We’re already seeing whispers of more bank consolidation. More stress in commercial real estate. More pressure on deposit flight as savers chase better yields.
This isn’t just a monetary story. It’s a credit story. And Japan’s experience is turning up the heat.
The Trap Japan—and Maybe the U.S.—Is In
The trap is simple:
You borrow like rates will stay at zero forever.
Then inflation picks up.
Then rates rise.
Then your interest expense balloons.
Then your central bank has to either let yields run wild or start monetizing again.
Either way, confidence breaks.
Japan is living that cycle in real time.
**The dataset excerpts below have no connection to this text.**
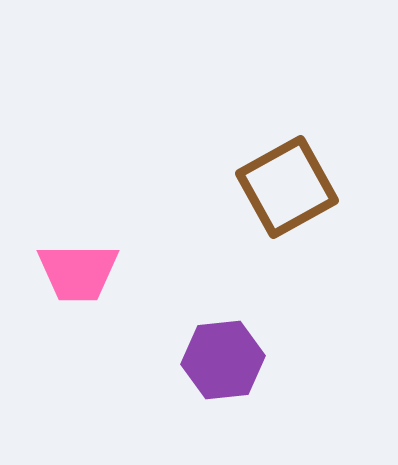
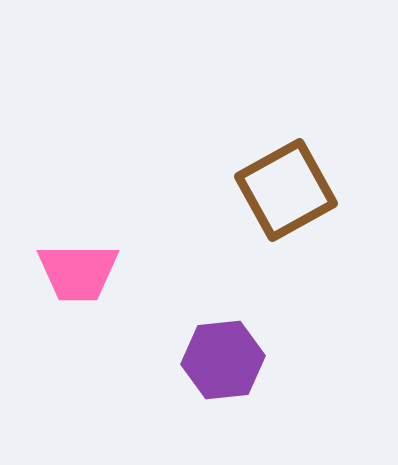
brown square: moved 1 px left, 3 px down
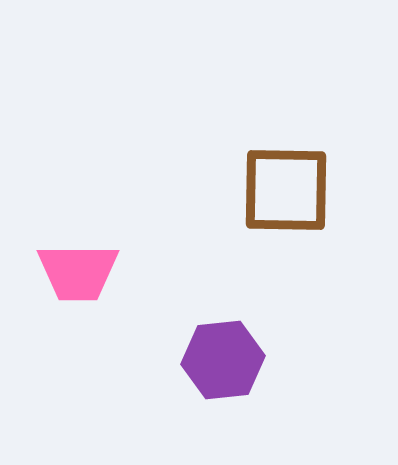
brown square: rotated 30 degrees clockwise
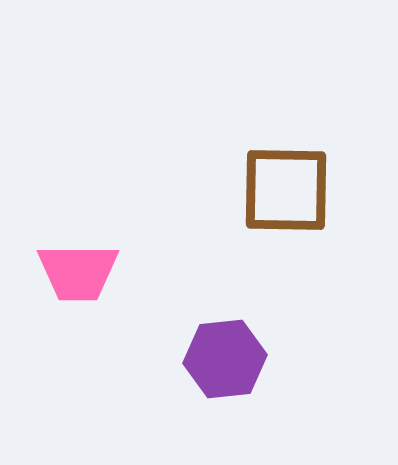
purple hexagon: moved 2 px right, 1 px up
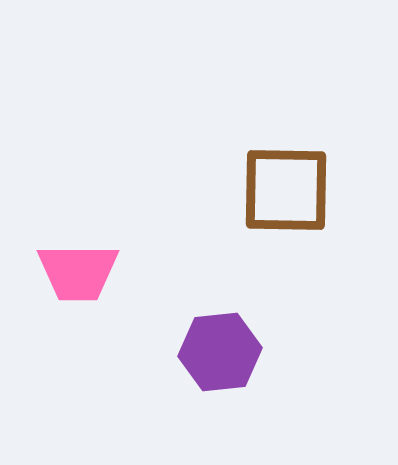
purple hexagon: moved 5 px left, 7 px up
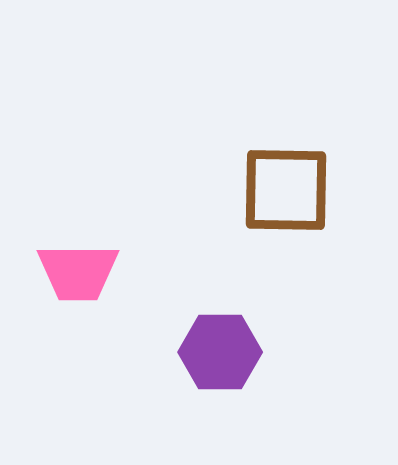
purple hexagon: rotated 6 degrees clockwise
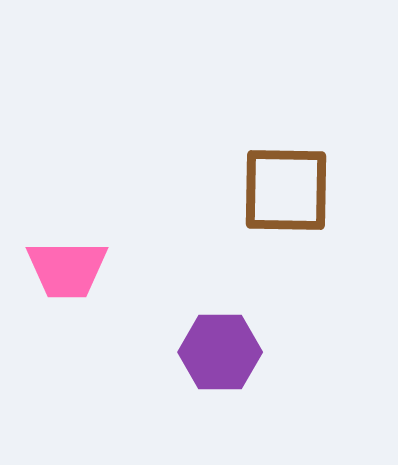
pink trapezoid: moved 11 px left, 3 px up
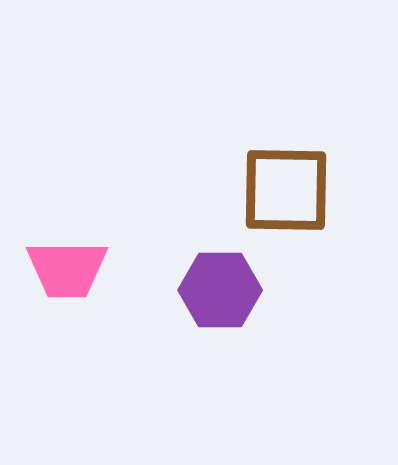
purple hexagon: moved 62 px up
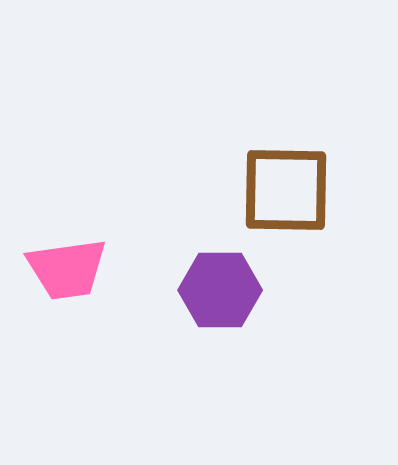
pink trapezoid: rotated 8 degrees counterclockwise
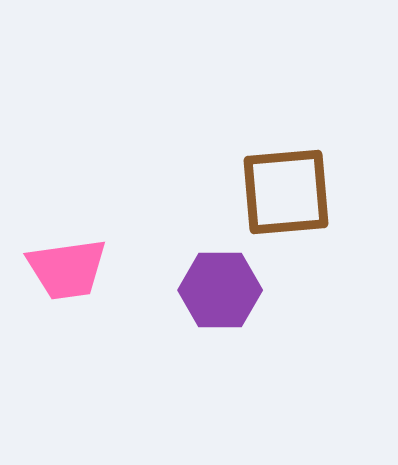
brown square: moved 2 px down; rotated 6 degrees counterclockwise
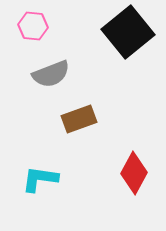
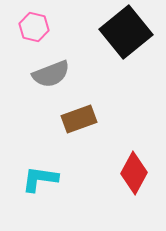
pink hexagon: moved 1 px right, 1 px down; rotated 8 degrees clockwise
black square: moved 2 px left
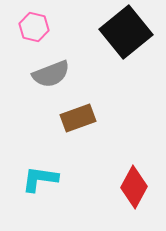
brown rectangle: moved 1 px left, 1 px up
red diamond: moved 14 px down
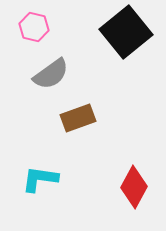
gray semicircle: rotated 15 degrees counterclockwise
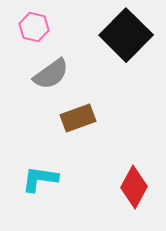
black square: moved 3 px down; rotated 6 degrees counterclockwise
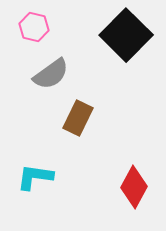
brown rectangle: rotated 44 degrees counterclockwise
cyan L-shape: moved 5 px left, 2 px up
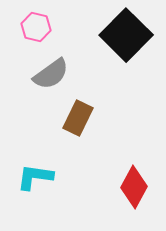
pink hexagon: moved 2 px right
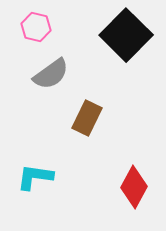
brown rectangle: moved 9 px right
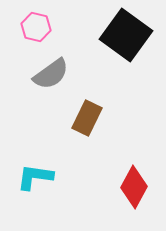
black square: rotated 9 degrees counterclockwise
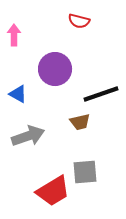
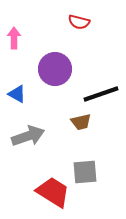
red semicircle: moved 1 px down
pink arrow: moved 3 px down
blue triangle: moved 1 px left
brown trapezoid: moved 1 px right
red trapezoid: moved 1 px down; rotated 117 degrees counterclockwise
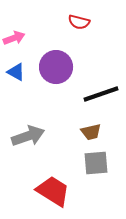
pink arrow: rotated 70 degrees clockwise
purple circle: moved 1 px right, 2 px up
blue triangle: moved 1 px left, 22 px up
brown trapezoid: moved 10 px right, 10 px down
gray square: moved 11 px right, 9 px up
red trapezoid: moved 1 px up
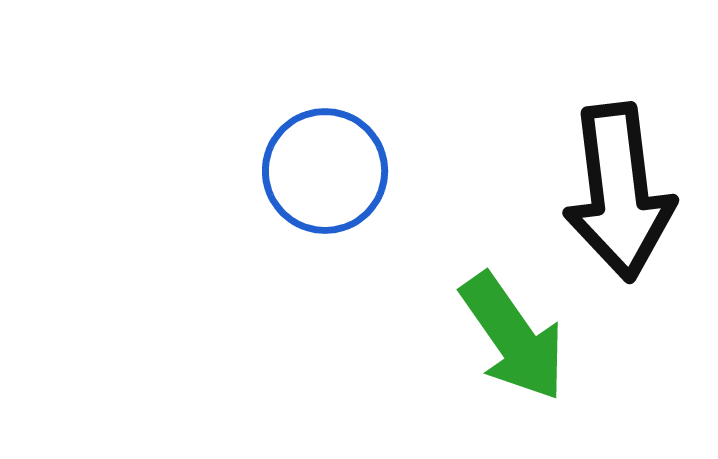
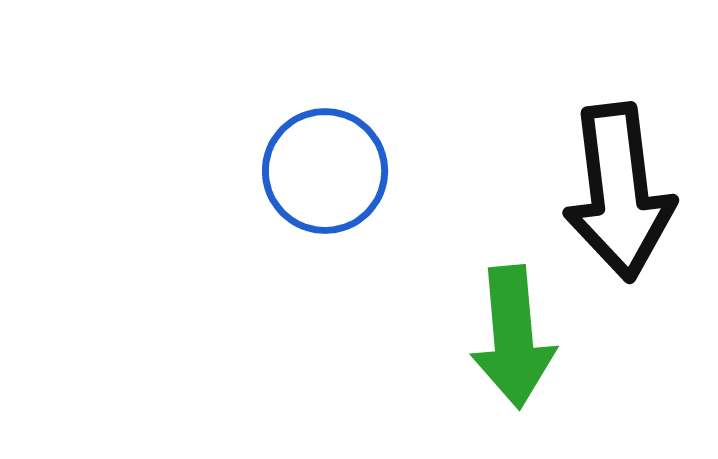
green arrow: rotated 30 degrees clockwise
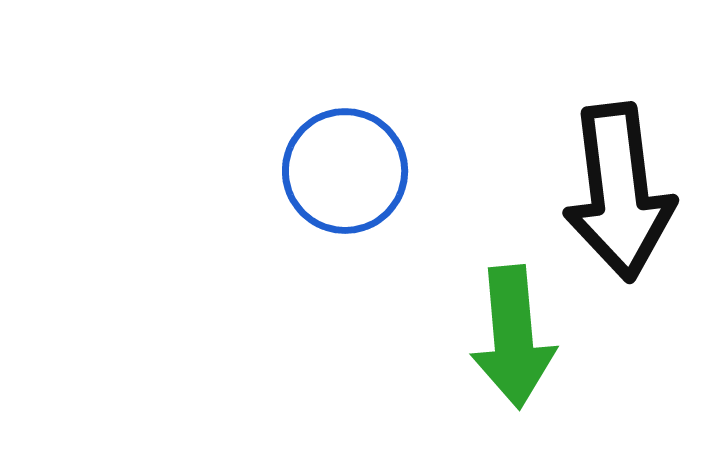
blue circle: moved 20 px right
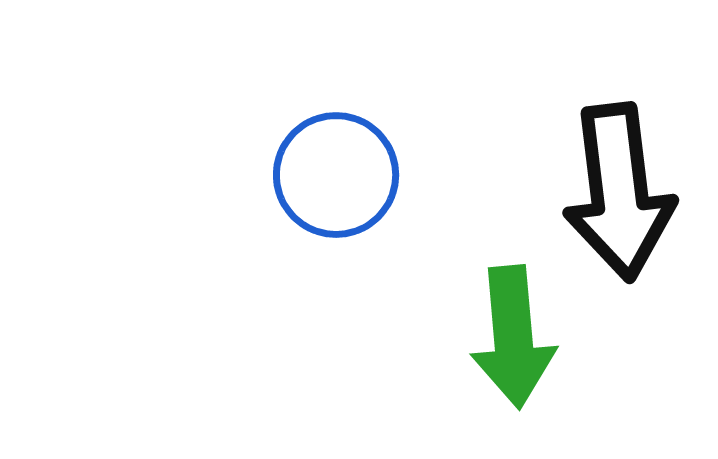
blue circle: moved 9 px left, 4 px down
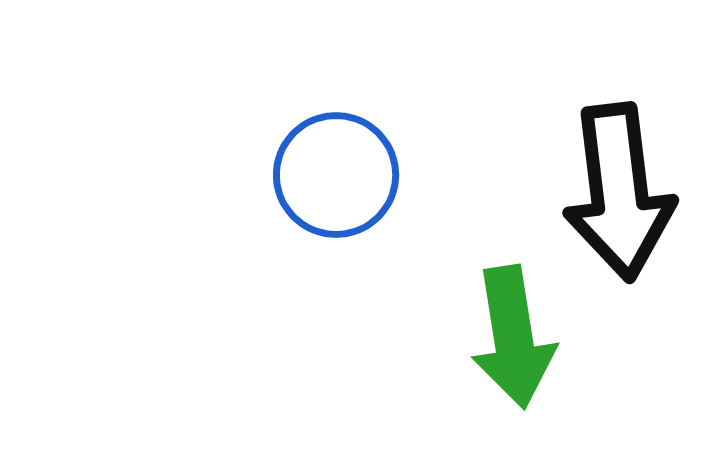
green arrow: rotated 4 degrees counterclockwise
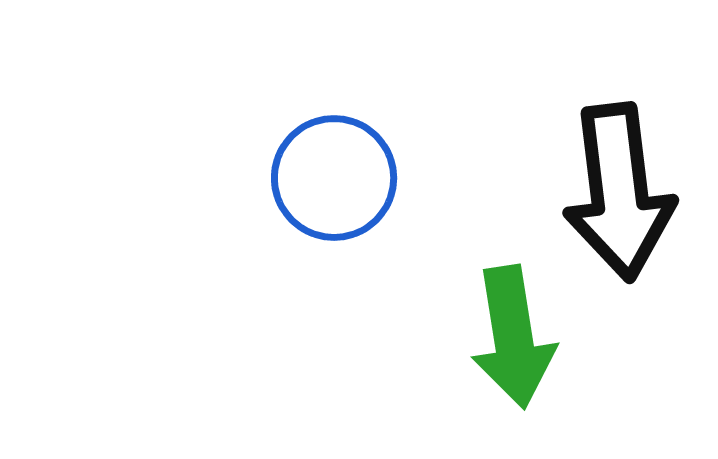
blue circle: moved 2 px left, 3 px down
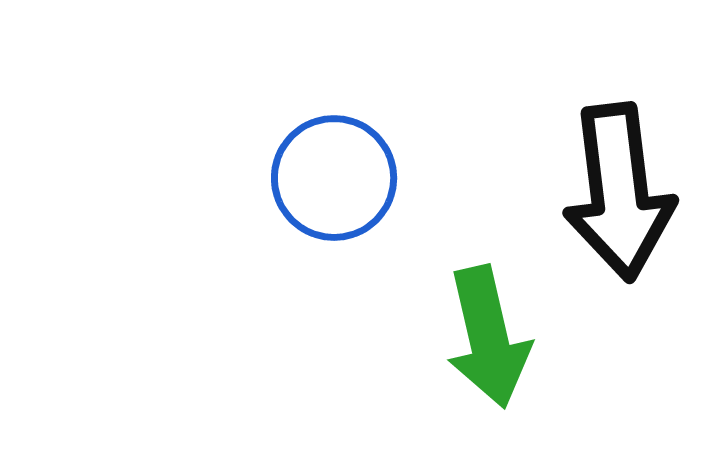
green arrow: moved 25 px left; rotated 4 degrees counterclockwise
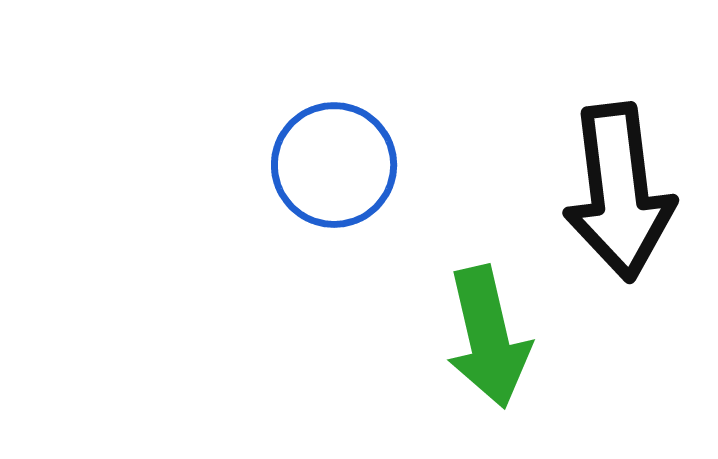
blue circle: moved 13 px up
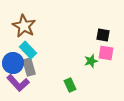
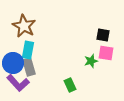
cyan rectangle: rotated 54 degrees clockwise
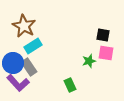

The BOJ tried to step back. Markets panicked. Now they’re stuck.
They can’t afford to keep buying bonds at scale (it weakens the yen and fuels inflation). But they also can’t afford to stop (the bond market is cracking).
The U.S. is getting close to that same decision point.
If the Fed cuts too aggressively, they risk fueling inflation and spooking Treasury markets. If they don’t cut, they risk hurting regional banks and tanking growth.
There are no easy answers. Just hard math and harder tradeoffs.
What Comes Next
I don’t know if Japan’s bond market collapse will be the trigger for a broader global crisis.
But I do know this: it changes the game.
It shows us that markets are waking up. That central banks can’t always protect us. That deficits matter when they intersect with inflation and a loss of confidence.
It also shows us how interconnected everything has become. A failed auction in Tokyo can spike yields in New York. A political misstep in Japan can rattle portfolios in California.
The Debt Wall is no longer an abstract idea. It’s becoming a lived reality.
And if we’re paying attention, Japan is giving us the warning shot.
The question is whether we’ll heed it—or repeat it.
Final Thought
The cracks we're seeing in Japan’s bond market aren't just local issues—they're global warning signs. We still have a window of opportunity to change course, to face fiscal realities head-on, and to rebuild trust before our own bond markets deliver a similar wake-up call.
Japan is now demonstrating vividly that debts can't rise indefinitely without consequence, and that confidence, once lost, is extraordinarily difficult to regain. We must heed this lesson, because if we don’t, Japan's current struggle may become our own.